1. Home
  2. Microsoft
  3. DP-100 Dumps

Eliminate Risk of Failure with Microsoft DP-100 Exam Dumps

Schedule your time wisely to provide yourself sufficient time each day to prepare for the Microsoft DP-100 exam. Make time each day to study in a quiet place, as you'll need to thoroughly cover the material for the Designing and Implementing a Data Science Solution on Azure exam. Our actual Azure Data Scientist Associate exam dumps help you in your preparation. Prepare for the Microsoft DP-100 exam with our DP-100 dumps every day if you want to succeed on your first try.

All Study Materials

Instant Downloads

24/7 costomer support

Satisfaction Guaranteed

Q1.

You have a dataset that includes confidential dat

a. You use the dataset to train a model.

You must use a differential privacy parameter to keep the data of individuals safe and private.

You need to reduce the effect of user data on aggregated results.

What should you do?

Answer: C

See the explanation below.

Differential privacy tries to protect against the possibility that a user can produce an indefinite number of reports to eventually reveal sensitive data. A value known as epsilon measures how noisy, or private, a report is. Epsilon has an inverse relationship to noise or privacy. The lower the epsilon, the more noisy (and private) the data is.


https://docs.microsoft.com/en-us/azure/machine-learning/concept-differential-privacy

Q2.

You create a binary classification model. The model is registered in an Azure Machine Learning workspace. You use the Azure Machine Learning Fairness SDK to assess the model fairness.

You develop a training script for the model on a local machine.
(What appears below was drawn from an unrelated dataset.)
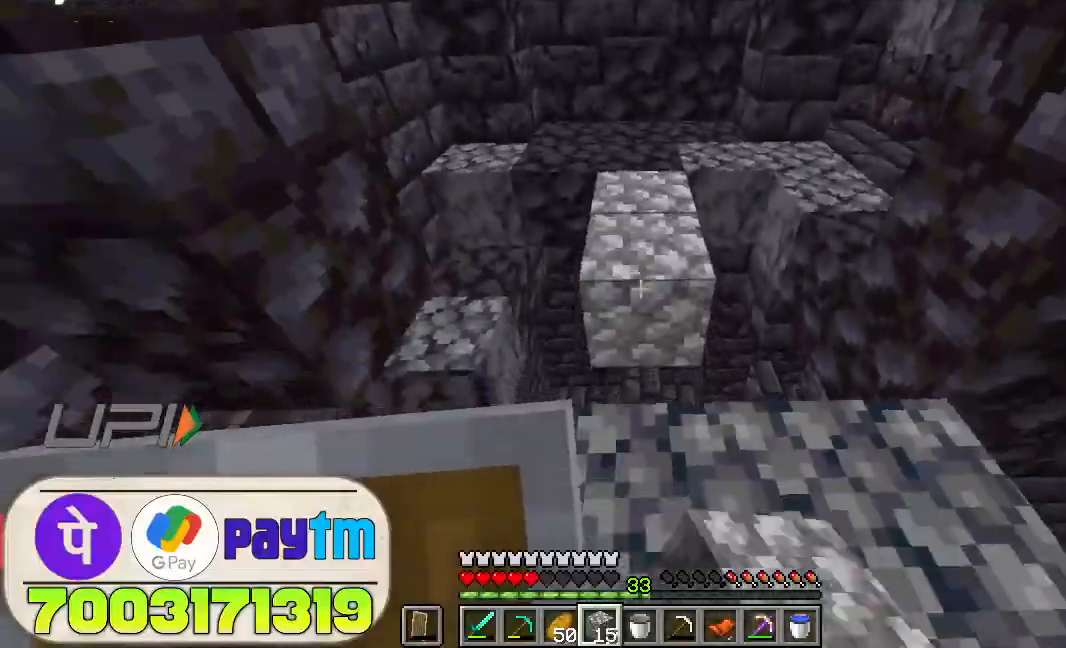
{"keys": ["w"], "mouse": [], "events": [[100, "mouse_right", "down"], [200, "mouse_right", "up"], [266, "w", "down"]]}
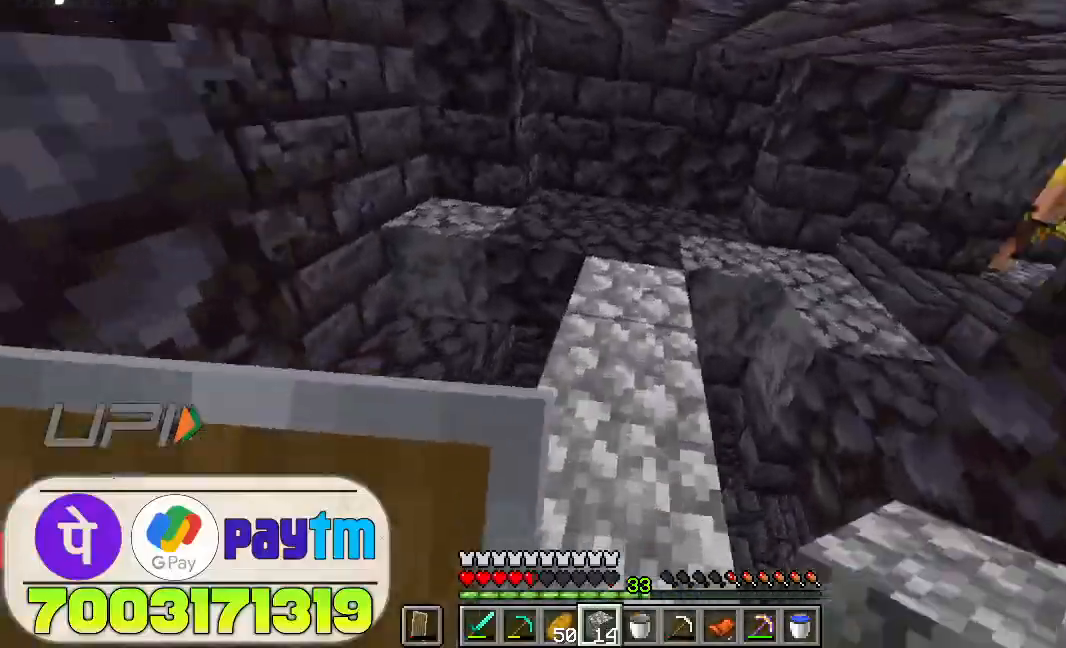
{"keys": ["w"], "mouse": [], "events": []}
You need to load the model fairness metrics into Azure Machine Learning studio.

What should you do?

Answer: C

See the explanation below.

import azureml.contrib.fairness package to perform the upload:

from azureml.contrib.fairness import upload_dashboard_dictionary, download_dashboard_by_upload_id


https://docs.microsoft.com/en-us/azure/machine-learning/how-to-machine-learning-fairness-aml

Q3.

You use the Azure Machine Learning designer to create and run a training pipeline.

The pipeline must be run every night to inference predictions from a large volume of files. The folder where the files will be stored is defined as a dataset.

You need to publish the pipeline as a REST service that can be used for the nightly inferencing run.

What should you do?

Answer: A

See the explanation below.

Azure Machine Learning Batch Inference targets large inference jobs that are not time-sensitive. Batch Inference provides cost-effective inference compute scaling, with unparalleled throughput for asynchronous applications. It is optimized for high-throughput, fire-and-forget inference over large collections of data.

You can submit a batch inference job by pipeline_run, or through REST calls with a published pipeline.


https://github.com/Azure/MachineLearningNotebooks/blob/master/how-to-use-azureml/machine-learning-pipelines/parallel-run/README.md

Q4.

You train and register a machine learning model. You create a batch inference pipeline that uses the model to generate predictions from multiple data files.

You must publish the batch inference pipeline as a service that can be scheduled to run every night.

You need to select an appropriate compute target for the inference service.

Which compute target should you use?

Answer: B

See the explanation below.

Azure Machine Learning compute clusters is used for Batch inference. Run batch scoring on serverless compute. Supports normal and low-priority VMs. No support for real-time inference.


https://docs.microsoft.com/en-us/azure/machine-learning/concept-compute-target

Q5.

You have a Python script that executes a pipeline. The script includes the following code:

from azureml.core import Experiment

pipeline_run = Experiment(ws, 'pipeline_test').submit(pipeline)

You want to test the pipeline before deploying the script.

You need to display the pipeline run details written to the STDOUT output when the pipeline completes.

Which code segment should you add to the test script?

Answer: B

See the explanation below.

wait_for_completion: Wait for the completion of this run. Returns the status object after the wait.

Syntax: wait_for_completion(show_output=False, wait_post_processing=False, raise_on_error=True)

Parameter: show_output

Indicates whether to show the run output on sys.stdout.


Are You Looking for More Updated and Actual Microsoft DP-100 Exam Questions?

If you want a more premium set of actual Microsoft DP-100 Exam Questions then you can get them at the most affordable price. Premium Azure Data Scientist Associate exam questions are based on the official syllabus of the Microsoft DP-100 exam. They also have a high probability of coming up in the actual Designing and Implementing a Data Science Solution on Azure exam.
You will also get free updates for 90 days with our premium Microsoft DP-100 exam. If there is a change in the syllabus of Microsoft DP-100 exam our subject matter experts always update it accordingly.